* [DIRECTIVES]
**A)** Rewrite the part of the football managers article that opens with the words containing "Per BBC Sport, Ince" and closes with "in the process.", replacing "Ferguson" with "Fergie".
**B)** Write the next part of the article on football managers' outbursts, picking up after its last sentence.

* [DOCUMENT EXCERPT]
Players such as Dean Windass, Paul McShane and ex-Citizen Geovanni will forever hold an association with the finger-wagging Brown, which Jimmy Bullard would later copy after scoring at Eastlands on a later date.
11. Arsene Wenger Takes Frustrations out on a Water Bottle
By Arsene Wenger's standards, showing one's frustrations on the top layer isn't a regular occurrence, but even the calmest of football figures can let slip their true colours.
Early in the 2009-10 campaign, the Gunners lost 2-1 at Old Trafford thanks to an Abou Diaby own goal. After what would have been a late equaliser for Arsenal was ruled out, Wenger was sent to the stands for kicking a plastic bottle in frustration.
The Frenchman's mini-tantrum was evidently of some amusement to the Manchester United crowd, who took delight in the ridiculous circumstances of Wenger's dismissal, which pundit Gordon Strachan managed to find some comedy value in himself.
10. Paul Ince Threatens to 'Knock Official Out'
Paul Ince was known for having something of a hot streak during his playing days, and some habits have been shown to die hard as the former Blackpool boss got aggressive in a 2013 tunnel incident.
Per BBC Sport, Ince told an official he would "knock him out" during the Tangerines' 2-1 win over Bournemouth, which resulted in a five-match stadium ban and a £4,000 fine.
Ince would later on be fired by Blackpool via text, showing just how sour the manager's relationship with the club turned, perhaps influenced by his prickly personality.
9. Rafa Benitez's Mind Games with Sir Alex Ferguson Reach Boiling Point
Mind games and Rafa Benitez go hand in hand thanks to the Spaniard's infamous relationship with Sir Alex Ferguson and one particular press conference.
In response to some of the things he felt had unfairly gone Ferguson's way in English football, Benitez insisted he wouldn't play a part in his foe's mind games—completely falling victim to those very mind games in the process.
Benitez later said of the press conference:
It will not have an effect on me. If he talks too much and too quickly, I will not understand him. We have our points and we're top of the table and we know there will be a tough race to the end. We are still in a fantastic position.
I don't regret what I said and I don't think it had an effect on the players today. I can guarantee you that a lot of people have sent messages to my staff saying that at least someone has said what everyone wanted to say. Maybe [the reaction] is because in 20 years nobody could say these things. Maybe a lot of people were thinking these things, but they could not say it.
That January 2009 presser goes down in history for the long list of reasons Benitez reads out from his appendix of insults.
The words "hook, line and sinker" spring to mind. Fact.
8. Ron Atkinson Defends His Coventry City Players to the End
In March 1996, Coventry City were one of the sides tipped for relegation, but manager Ron Atkinson obviously wasn't of that understanding following his side's outing against Southampton.
After the match, pundit Richard Keys insinuated Big Ron would be incapable of saving his side from relegation, which visibly and audibly irked Atkinson.
As the attached video shows, the manager obviously felt some belief in his team just after their Southampton fixture, ending his rant with a familiar "thanks lads, goodnight."
It's a lesser-known fact that Atkinson hit an off-camera studio technician when he threw off his headphones at the end of the interview.
7. Alan Pardew Headbutts David Meyler
The most recent example of manager madness came thanks to the always tense Alan Pardew, whose struggles with Newcastle United bubbled to the top against Hull City this season.

* [GIVEN DATA]

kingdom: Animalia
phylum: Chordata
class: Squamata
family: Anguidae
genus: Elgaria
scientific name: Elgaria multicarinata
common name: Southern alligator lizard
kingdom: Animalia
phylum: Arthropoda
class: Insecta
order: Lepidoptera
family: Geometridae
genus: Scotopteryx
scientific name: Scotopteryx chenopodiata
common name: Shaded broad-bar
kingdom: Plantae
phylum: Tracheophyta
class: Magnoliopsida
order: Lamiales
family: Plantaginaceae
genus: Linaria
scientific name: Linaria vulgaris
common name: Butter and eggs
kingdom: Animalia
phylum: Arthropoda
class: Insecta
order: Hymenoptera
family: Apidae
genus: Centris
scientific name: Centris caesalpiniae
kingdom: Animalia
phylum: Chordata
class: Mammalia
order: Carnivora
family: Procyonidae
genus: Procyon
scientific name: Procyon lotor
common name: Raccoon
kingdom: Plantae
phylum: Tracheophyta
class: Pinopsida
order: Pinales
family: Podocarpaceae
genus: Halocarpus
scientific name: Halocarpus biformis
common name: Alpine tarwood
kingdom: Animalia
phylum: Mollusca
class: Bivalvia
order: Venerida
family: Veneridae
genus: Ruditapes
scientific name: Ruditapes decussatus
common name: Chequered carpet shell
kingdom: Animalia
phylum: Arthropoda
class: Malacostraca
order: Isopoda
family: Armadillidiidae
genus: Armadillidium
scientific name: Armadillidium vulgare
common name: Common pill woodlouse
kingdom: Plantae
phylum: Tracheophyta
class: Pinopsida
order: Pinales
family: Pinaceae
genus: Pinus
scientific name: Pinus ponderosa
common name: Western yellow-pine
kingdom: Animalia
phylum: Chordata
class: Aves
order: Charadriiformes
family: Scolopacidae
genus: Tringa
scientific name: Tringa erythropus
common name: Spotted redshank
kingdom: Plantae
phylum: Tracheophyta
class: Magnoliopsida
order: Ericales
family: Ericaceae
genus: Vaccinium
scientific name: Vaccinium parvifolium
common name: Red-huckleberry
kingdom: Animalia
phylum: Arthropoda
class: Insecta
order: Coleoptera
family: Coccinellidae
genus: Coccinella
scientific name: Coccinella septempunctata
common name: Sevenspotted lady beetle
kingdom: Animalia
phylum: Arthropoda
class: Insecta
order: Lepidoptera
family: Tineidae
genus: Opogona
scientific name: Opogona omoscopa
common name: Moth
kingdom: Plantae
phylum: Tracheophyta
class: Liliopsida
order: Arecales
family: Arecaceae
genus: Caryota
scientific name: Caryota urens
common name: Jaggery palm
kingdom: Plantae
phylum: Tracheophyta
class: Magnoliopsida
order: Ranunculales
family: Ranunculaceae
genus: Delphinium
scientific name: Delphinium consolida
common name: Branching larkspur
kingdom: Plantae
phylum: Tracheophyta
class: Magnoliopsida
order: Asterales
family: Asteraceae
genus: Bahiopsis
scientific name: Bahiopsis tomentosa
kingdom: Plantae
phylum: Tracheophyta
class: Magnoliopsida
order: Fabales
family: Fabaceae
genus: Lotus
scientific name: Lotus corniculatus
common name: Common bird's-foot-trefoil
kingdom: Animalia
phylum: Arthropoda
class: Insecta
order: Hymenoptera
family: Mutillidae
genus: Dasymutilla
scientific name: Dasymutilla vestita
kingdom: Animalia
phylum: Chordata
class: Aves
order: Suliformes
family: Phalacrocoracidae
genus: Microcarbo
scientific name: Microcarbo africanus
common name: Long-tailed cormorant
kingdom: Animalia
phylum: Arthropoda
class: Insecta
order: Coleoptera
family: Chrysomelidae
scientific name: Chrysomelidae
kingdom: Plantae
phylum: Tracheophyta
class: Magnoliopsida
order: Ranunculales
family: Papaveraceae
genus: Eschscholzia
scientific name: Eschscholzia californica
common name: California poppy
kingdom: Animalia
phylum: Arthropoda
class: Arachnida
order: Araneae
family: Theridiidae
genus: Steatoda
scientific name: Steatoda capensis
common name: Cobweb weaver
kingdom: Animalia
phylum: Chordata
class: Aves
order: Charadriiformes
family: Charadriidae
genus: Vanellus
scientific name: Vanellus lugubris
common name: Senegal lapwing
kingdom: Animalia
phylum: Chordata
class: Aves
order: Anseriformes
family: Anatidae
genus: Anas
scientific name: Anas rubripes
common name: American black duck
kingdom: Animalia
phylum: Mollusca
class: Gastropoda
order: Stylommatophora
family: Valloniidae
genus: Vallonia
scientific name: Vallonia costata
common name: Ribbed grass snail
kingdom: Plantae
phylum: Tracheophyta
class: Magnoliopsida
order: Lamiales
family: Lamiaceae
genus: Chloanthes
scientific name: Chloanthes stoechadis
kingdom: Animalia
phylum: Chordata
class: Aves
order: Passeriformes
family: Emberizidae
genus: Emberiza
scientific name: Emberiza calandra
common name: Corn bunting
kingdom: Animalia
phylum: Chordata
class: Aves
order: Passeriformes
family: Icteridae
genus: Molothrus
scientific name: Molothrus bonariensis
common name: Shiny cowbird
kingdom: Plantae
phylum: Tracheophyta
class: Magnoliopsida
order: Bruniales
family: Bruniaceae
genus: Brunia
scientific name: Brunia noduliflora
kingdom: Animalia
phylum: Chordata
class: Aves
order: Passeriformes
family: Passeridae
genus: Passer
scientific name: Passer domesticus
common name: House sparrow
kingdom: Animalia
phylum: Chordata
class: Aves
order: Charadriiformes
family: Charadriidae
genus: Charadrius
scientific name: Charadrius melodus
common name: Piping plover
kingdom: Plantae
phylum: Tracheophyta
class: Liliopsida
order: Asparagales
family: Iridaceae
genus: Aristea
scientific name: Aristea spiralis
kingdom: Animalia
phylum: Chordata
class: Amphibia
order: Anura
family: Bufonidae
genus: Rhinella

* [ANSWERS GIVEN]
**A)**
Per BBC Sport, Ince told an official he would "knock him out" during the Tangerines' 2-1 win over Bournemouth, which resulted in a five-match stadium ban and a £4,000 fine.
Ince would later on be fired by Blackpool via text, showing just how sour the manager's relationship with the club turned, perhaps influenced by his prickly personality.
9. Rafa Benitez's Mind Games with Sir Alex Fergie Reach Boiling Point
Mind games and Rafa Benitez go hand in hand thanks to the Spaniard's infamous relationship with Sir Alex Fergie and one particular press conference.
In response to some of the things he felt had unfairly gone Fergie's way in English football, Benitez insisted he wouldn't play a part in his foe's mind games—completely falling victim to those very mind games in the process.

**B)**
Or, more specifically, they rose to his head and spilled out in the form of a headbutt on opposition player David Meyler, who was looking to retrieve a ball which had run too close to Pardew.
The Magpies manager was fined £100,000 by the his club and handed a seven-match ban for his actions, per BBC Sport.
6. Harry Redknapp: 'No Wonder He's in the F***ing Reserves' (Language NSFW)
Harry Redknapp is always reliable for a comical reference in modern football, whether intentional or not—be it leaning out his car window on transfer deadline day or taking a ball to the back of the head like a champ.
'Arry's reacting words to the offending reserve player are funny enough as he attempts to give an interview, but his belated interjection some time after the incident had happened is sheer genius.
"No wonder he's in the f*****g reserves" is the line that makes this moment a memorable one for Redknapp, who's reddened face and enraged stature are hard not to laugh at.
5. Neil Lennon vs. Ally McCoist
Celtic and Rangers is a cold rivalry that will forever go down as one of the most bitter in all of football.
And the managers of the teams are known to have come together on more than one occasion. Here, Neil Lennon and Ally McCoist clash following an Old Firm matchup in March 2011.
The tacticians come close to blows upon the final whistle signalling a 1-0 win for Celtic, with technical staff aplenty having to separate the two.
4. Neil Warnock's Infamous Half-Time 'Pep Talk' (Language NSFW)
There aren't many more managers out there today who epitomise what many perceive as being the "classic English manager" quite so much as Neil Warnock.
Huddersfield Town were the side paying the manager's wages in April 1995, and their trip to Shrewsbury Town wasn't going to plan.
Video footage emerged of Warnock's expletive-ridden idea of a half-time pep talk, in which the boss takes a more aggressive stance against his players' first-half performances.
Warnock's loyalty to his club's fans comes out as he tells one of his players he "was in Latvia" as the only excuse for his disappointing display, in what will always be cherished as a classic rant.
3. Kevin Keegan Would 'Love to Beat Them'
Another example of Ferguson's Manchester United mind games having some impact on their intended target, Kevin Keegan took the bait in May 1996 as his Newcastle United jostled with the Red Devils for first place.
Speaking in a pre-match interview, the Magpies manager exclaimed the eight words that will always be chronicled in Premier League history: "I would love it if we beat them."
Keegan crumbles in some emotional respect, struggling to string a two sentences together in what assuredly made for easy viewing as a Manchester United fan.
The clip has become famously linked with Keegan's name through the ages, but his passionate words weren't enough to earn his team that season's title.
2. Giovanni Trapattoni Gets a Bit Lost in Translation
Giovanni Trapattoni has been around as a manager for as long as anybody else currently heading a team, so it's only logical that the Italian firecracker has one entry on our list.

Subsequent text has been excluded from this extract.